MİRASLAR ARASI ÜLKE AYRIMI YAPILMAMALI
İstanbul Ticaret Odası'nda gerçekleştirilen konuşmada söz alan Monica Morbidelli,
"Minimum müdahale maksimum koruma parolasıyla eserlere yaklaşmalıyız. Miraslar
arasında İtalya, Türkiye ayrımı yok. Bilgiyi başka ülkelerle de paylaşıp uluslararası
kültürel alışverişte bulunuyoruz. Her yeni teknoloji daha iyi koruma sağlayacaktır.
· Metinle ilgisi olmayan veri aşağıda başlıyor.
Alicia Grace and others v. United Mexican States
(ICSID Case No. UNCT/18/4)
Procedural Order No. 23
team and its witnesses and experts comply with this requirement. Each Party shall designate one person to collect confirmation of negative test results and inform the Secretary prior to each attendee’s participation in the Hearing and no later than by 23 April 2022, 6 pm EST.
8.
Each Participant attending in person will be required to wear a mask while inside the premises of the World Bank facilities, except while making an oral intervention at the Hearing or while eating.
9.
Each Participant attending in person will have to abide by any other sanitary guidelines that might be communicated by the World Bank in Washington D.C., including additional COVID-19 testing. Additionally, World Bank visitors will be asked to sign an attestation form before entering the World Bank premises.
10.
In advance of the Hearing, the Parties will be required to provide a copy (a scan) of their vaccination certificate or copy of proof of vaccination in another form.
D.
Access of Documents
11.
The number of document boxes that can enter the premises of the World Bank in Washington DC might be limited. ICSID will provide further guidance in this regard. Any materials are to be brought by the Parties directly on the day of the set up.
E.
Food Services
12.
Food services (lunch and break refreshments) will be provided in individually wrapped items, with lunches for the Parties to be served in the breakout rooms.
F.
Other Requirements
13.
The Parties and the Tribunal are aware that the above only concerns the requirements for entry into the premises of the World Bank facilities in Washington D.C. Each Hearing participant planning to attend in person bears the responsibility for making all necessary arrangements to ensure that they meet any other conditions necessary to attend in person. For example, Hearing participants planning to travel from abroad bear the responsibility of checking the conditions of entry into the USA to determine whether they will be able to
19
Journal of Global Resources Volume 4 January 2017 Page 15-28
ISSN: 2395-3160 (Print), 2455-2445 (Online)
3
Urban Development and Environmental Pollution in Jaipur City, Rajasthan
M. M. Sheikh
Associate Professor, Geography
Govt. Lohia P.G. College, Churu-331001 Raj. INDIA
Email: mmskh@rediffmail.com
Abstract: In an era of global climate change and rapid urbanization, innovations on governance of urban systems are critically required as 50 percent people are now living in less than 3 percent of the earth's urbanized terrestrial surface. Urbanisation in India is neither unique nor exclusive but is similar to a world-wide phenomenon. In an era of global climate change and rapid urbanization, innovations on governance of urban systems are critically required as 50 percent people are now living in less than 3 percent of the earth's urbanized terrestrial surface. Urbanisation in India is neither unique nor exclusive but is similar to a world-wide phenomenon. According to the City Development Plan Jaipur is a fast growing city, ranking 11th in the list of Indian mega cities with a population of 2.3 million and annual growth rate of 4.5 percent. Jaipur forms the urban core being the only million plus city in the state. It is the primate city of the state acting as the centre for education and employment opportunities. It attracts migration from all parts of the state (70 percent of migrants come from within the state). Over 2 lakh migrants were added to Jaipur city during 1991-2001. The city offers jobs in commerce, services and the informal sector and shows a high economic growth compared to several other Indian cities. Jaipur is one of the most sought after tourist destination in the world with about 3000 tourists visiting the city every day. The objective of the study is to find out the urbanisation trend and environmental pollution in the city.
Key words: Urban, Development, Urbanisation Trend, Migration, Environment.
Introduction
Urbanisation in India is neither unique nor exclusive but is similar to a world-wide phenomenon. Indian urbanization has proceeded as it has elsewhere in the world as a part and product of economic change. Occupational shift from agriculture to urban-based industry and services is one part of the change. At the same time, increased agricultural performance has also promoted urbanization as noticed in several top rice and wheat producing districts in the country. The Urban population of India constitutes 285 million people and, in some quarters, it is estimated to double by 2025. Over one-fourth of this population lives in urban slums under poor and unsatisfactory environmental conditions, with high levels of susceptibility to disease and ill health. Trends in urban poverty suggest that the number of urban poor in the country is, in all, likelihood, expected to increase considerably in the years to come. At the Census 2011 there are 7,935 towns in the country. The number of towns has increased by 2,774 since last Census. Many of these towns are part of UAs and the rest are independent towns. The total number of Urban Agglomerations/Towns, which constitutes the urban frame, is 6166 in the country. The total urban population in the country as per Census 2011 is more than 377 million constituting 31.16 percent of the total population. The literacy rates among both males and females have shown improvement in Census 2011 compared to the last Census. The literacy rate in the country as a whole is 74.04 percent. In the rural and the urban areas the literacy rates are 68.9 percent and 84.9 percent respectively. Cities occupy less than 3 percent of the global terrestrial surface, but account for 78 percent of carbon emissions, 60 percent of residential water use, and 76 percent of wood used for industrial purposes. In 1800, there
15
Kültürel mirasın rölövesi başta olmak üzere fotoğrafları, detayları kayıt altına
alınıyor. Araştırma ve kataloglama sayesinde de sürdürülebilir koruma sağlanmış
oluyor" dedi. Prof. Dr. Zeynep Ahunbay görsel kirlilik, hatalı ve bilinçsiz
restorasyona dikkat çekti. Koruma yönteminin eksikliği hakkında şu ifadeleri
kullandı: "Bakımsızlık ve yangınlar eserlerin en büyük sorunu. Kültürel varlıkların
sürekli izlenmesi ve denetimi gerekiyor. Detaylar ve malzemeler çok önemli.
Malzemeler İstanbul'da analiz ediliyor. Restorasyon konusunda dünyada iyi bir
yerdeyiz. İnsan ve zamanın etkilerine karşı bakımlar sayesinde bozulmalar önlenmeye
çalışılıyor. Yıkılan ahşap yapılar yerine beton binalar yapılıyor. Bu şehrin
çehresini değiştiriyor."
KENTİN RUHUNU KAYBETMEMEK GEREK
Prof. Dr. Nur Urfalıoğlu, "Büyük dönüşümler yapılmadan anıt binalar günlük kullanıma uygun hale getirilmeli. Rutubet önleyici paneller, zeminle uyumlu engelli işaretleri, güvenlik amaçlı korkuluklar yapıya eklenebilir" dedi. Turizm ve alan yönetiminin elzem olduğunu belirten Prof. Dr. Can Binan, şöyle konuştu: "Seneler içinde turist sayısı artıyor. Modern yaşamdan dolayı geleneksel yaşam yok oluyor. Kentin ruhunu kaybetmeden turizm talebi karşılanmalı." Kızıldeniz çevresindeki yapılar hakkında bilgi veren Dr. Ömer Dabanlı ise mahremiyet konusunda evlerin mimarisine sirayet eden İslami hassasiyete dikkat çekti.
KORUMA, SÖZLE VE ZİHİNLE BAŞLAR
Kültürel varlıkların korunmasına farklı açıdan bakan Prof. Dr. Handan İnci,
"İstanbul dediğimizde aklımıza edebiyat ve şiir gelir. Bu kaynaktan yararlanmamız
lazım. Köprüden her geçtiğimde aklıma Sait Faik gelir. Zihnimizde de bir şehir
var. İki şehri birleştirdiğimizde oraya ait oluruz. Koruma, sözle ve zihinle
başlar" dedi. İstanbulu Tanpınar'la sevdiğini belirten İnci sözlerine şöyle
devam etti: "Prag'da Kafka, Moskova'da Dostoyevski'yle gezersiniz. İstanbul'u
koruma refleksiyle edebiyata bakabiliriz. Tanpınar, İstanbul rüyasını gösterdi
fakat Orhan Pamuk'un romanlarında okuduk ki İstanbul kabusa döndü."